Big Mick's correct on that score, bubblyrat. I think it was around 1930 (or perhaps that very year) when both Catholic and Protestant workers went on strike together over the conditions they were expected to work for under the fat cat bosses (mainly protestant). It was a short-lived strike, as the capitalists, alarmed at the unusual show of solidarity, were quick to forment sectarian division. The usual way to do this was to slightly favour one side (prod) with slightly better conditions and then tell them to 'watch their backs' of those scummy Papists (Catholic) will have the shirt off yer"

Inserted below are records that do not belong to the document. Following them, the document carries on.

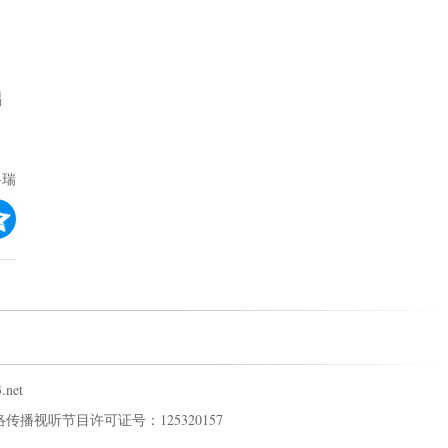
础
岳瑞
net
传播视听节目许可证号：125320157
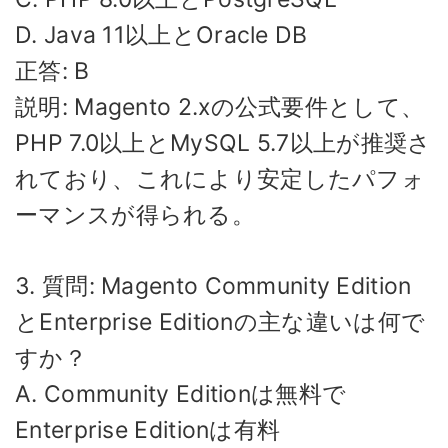
D. Java 11以上とOracle DB
正答: B
説明: Magento 2.xの公式要件として、
PHP 7.0以上とMySQL 5.7以上が推奨さ
れており、これにより安定したパフォ
ーマンスが得られる。
3. 質問: Magento Community Edition
とEnterprise Editionの主な違いは何で
すか？
A. Community Editionは無料で
Enterprise Editionは有料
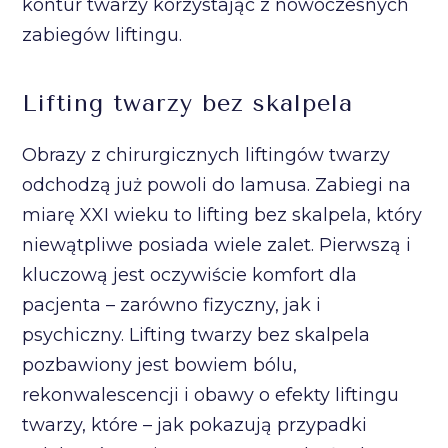
kontur twarzy korzystając z nowoczesnych
zabiegów liftingu.
Lifting twarzy bez skalpela
Obrazy z chirurgicznych liftingów twarzy
odchodzą już powoli do lamusa. Zabiegi na
miarę XXI wieku to lifting bez skalpela, który
niewątpliwe posiada wiele zalet. Pierwszą i
kluczową jest oczywiście komfort dla
pacjenta – zarówno fizyczny, jak i
psychiczny. Lifting twarzy bez skalpela
pozbawiony jest bowiem bólu,
rekonwalescencji i obawy o efekty liftingu
twarzy, które – jak pokazują przypadki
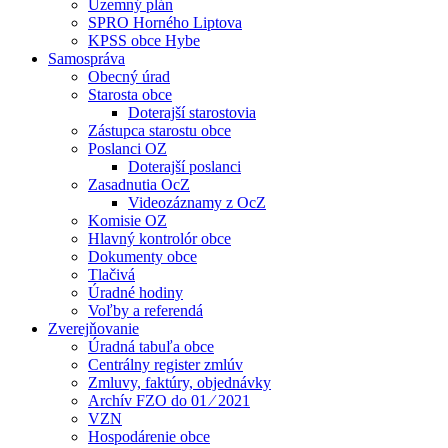
Územný plán
SPRO Horného Liptova
KPSS obce Hybe
Samospráva
Obecný úrad
Starosta obce
Doterajší starostovia
Zástupca starostu obce
Poslanci OZ
Doterajší poslanci
Zasadnutia OcZ
Videozáznamy z OcZ
Komisie OZ
Hlavný kontrolór obce
Dokumenty obce
Tlačivá
Úradné hodiny
Voľby a referendá
Zverejňovanie
Úradná tabuľa obce
Centrálny register zmlúv
Zmluvy, faktúry, objednávky
Archív FZO do 01 ⁄ 2021
VZN
Hospodárenie obce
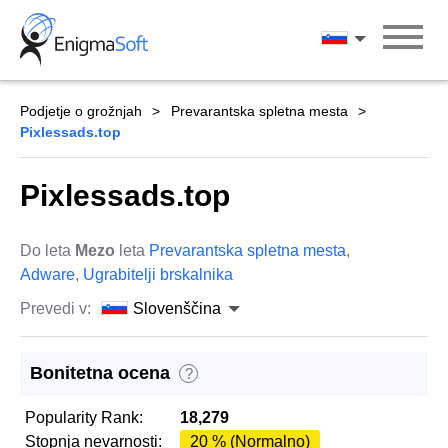
Skip
to
Slovenščina
content
Podjetje o grožnjah
Prevarantska spletna mesta
Pixlessads.top
Pixlessads.top
Do leta
Mezo
leta
Prevarantska spletna mesta
,
Adware
,
Ugrabitelji brskalnika
Prevedi v:
Slovenščina
Bonitetna ocena
?
Popularity Rank:
18,279
Stopnja nevarnosti:
20 % (Normalno)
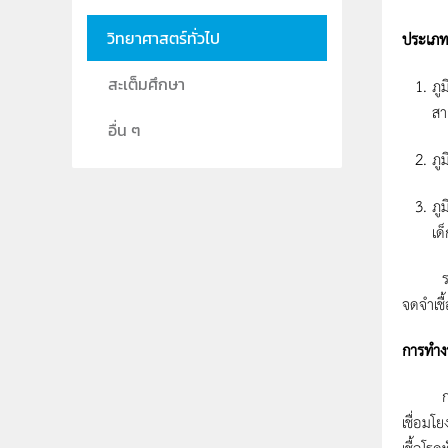
ประเภท
วิทยาศาสตร์ทั่วไป
สะเต็มศึกษา
ภู
สา
อื่น ๆ
ภู
ภู
เด
ระบบภูม
จดจำเชื้
การทำงา
การทำง
เชื่อมโ
เชื้อโร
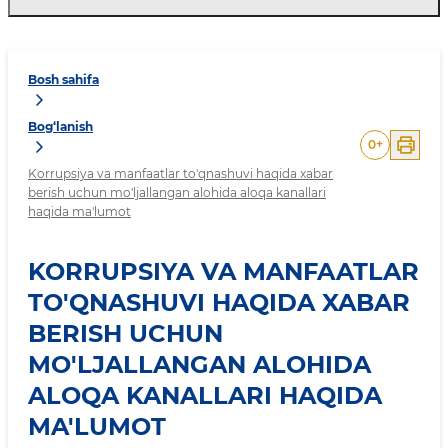
Bosh sahifa
Bog‘lanish
0
+
Korrupsiya va manfaatlar to'qnashuvi haqida xabar
berish uchun mo'ljallangan alohida aloqa kanallari
haqida ma'lumot
KORRUPSIYA VA MANFAATLAR
TO'QNASHUVI HAQIDA XABAR
BERISH UCHUN
MO'LJALLANGAN ALOHIDA
ALOQA KANALLARI HAQIDA
MA'LUMOT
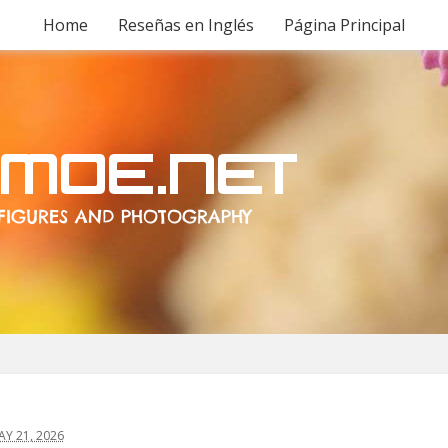
Home
Reseñas en Inglés
Página Principal
Y 21, 2026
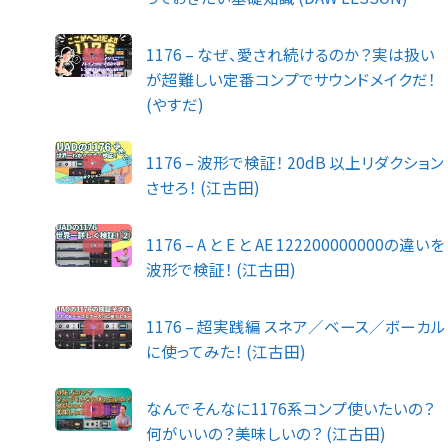
1176 – なぜ、愛され続けるのか？実は扱い
が超難しい定番コンプでサウンドメイクだ！
(やすだ)
1176 – 波形で検証！ 20dB 以上リダクション
させろ！ (江古田)
1176 – A と E と AE 122200000000の違いを
波形で検証！ (江古田)
1176 – 超実践編 スネア／ベース／ボーカル
に使ってみた！ (江古田)
なんでそんなに1176系コンプ使いたいの？
何がいいの？美味しいの？ (江古田)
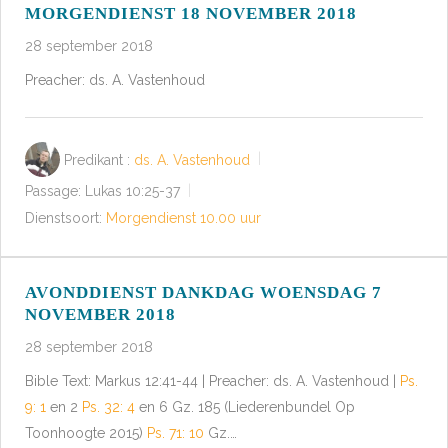
MORGENDIENST 18 NOVEMBER 2018
28 september 2018
Preacher: ds. A. Vastenhoud
Predikant :
ds. A. Vastenhoud
Passage:
Lukas 10:25-37
Dienstsoort:
Morgendienst 10.00 uur
AVONDDIENST DANKDAG WOENSDAG 7
NOVEMBER 2018
28 september 2018
Bible Text: Markus 12:41-44 | Preacher: ds. A. Vastenhoud |
Ps.
9: 1
en 2
Ps. 32: 4
en 6 Gz. 185 (Liederenbundel Op
Toonhoogte 2015)
Ps. 71: 10
Gz.…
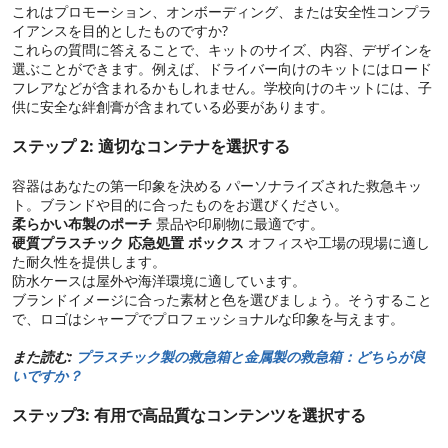
これはプロモーション、オンボーディング、または安全性コンプラ
イアンスを目的としたものですか?
これらの質問に答えることで、キットのサイズ、内容、デザインを
選ぶことができます。例えば、ドライバー向けのキットにはロード
フレアなどが含まれるかもしれません。学校向けのキットには、子
供に安全な絆創膏が含まれている必要があります。
ステップ 2: 適切なコンテナを選択する
容器はあなたの第一印象を決める パーソナライズされた救急キッ
ト。ブランドや目的に合ったものをお選びください。
柔らかい布製のポーチ
景品や印刷物に最適です。
硬質プラスチック
応急処置
ボックス
オフィスや工場の現場に適し
た耐久性を提供します。
防水ケースは屋外や海洋環境に適しています。
ブランドイメージに合った素材と色を選びましょう。そうすること
で、ロゴはシャープでプロフェッショナルな印象を与えます。
また読む:
プラスチック製の救急箱と金属製の救急箱：どちらが良
いですか？
ステップ3: 有用で高品質なコンテンツを選択する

In that way they drove the communities apart by giving one lot reason to be fearful over their privilege' (scraps from the master's table) while giving the other lot reason to be envious and resentful. Not much has changed these days, I think, in or out of the North. It takes an alert mind to spot it and resist it.
There were historic divisions of course, the ancestors of today's unionists arrived as protestant and presbyterian colonists from Scotland and England to supplant the native catholic who were regarded as 'disloyal'. That happened from the time of Henry VIII onwards. This was an injustice of course, but it must be borne in mind that some of the Catholic native chieftans were not very just either and occasionally acted as little tin-pot autocrats. A major difference was that under the Gaelic legal system the chieftan was leader for life but, while he and his family had use of the lands while he was alive, his family could not inherit it. This did not suit the Anglo-Norman system of primogeniture where the first son inherited all, 'making legal bastards of the rest of the family' as Thomas Paine put it. This way suited the Normans as it ensured the feudal system of loyalty survived through the generations. On the other hand the Irish chieftans had no legal right under Gaelic law to surrender their lands to the English Crown as they were not theirs to dispose of in that manner. In any case, in the late 19th century the Irish were able to buy back most of the land they had been dispossessed of, under a series of land reform acts. In some cases, the payments were still being made to the English Crown in the 1960s.
For what it's worth, Ireland has the 'distinction' of being the first country to be colonised by another European power in the so-called Age of Discovery, that time in the 1500s when European countries began to send ships across the Atlantic and around the world etc., We went through the whole cycle of conquest, dispossession, genocide (yes, genocide) etc., to finally wind up in the 1990s and 21st century talking round the table. So, McGrath of Harlow has a good point, Israel and Palestine can learn from our example, they'll probably end up at the same point eventually anyway.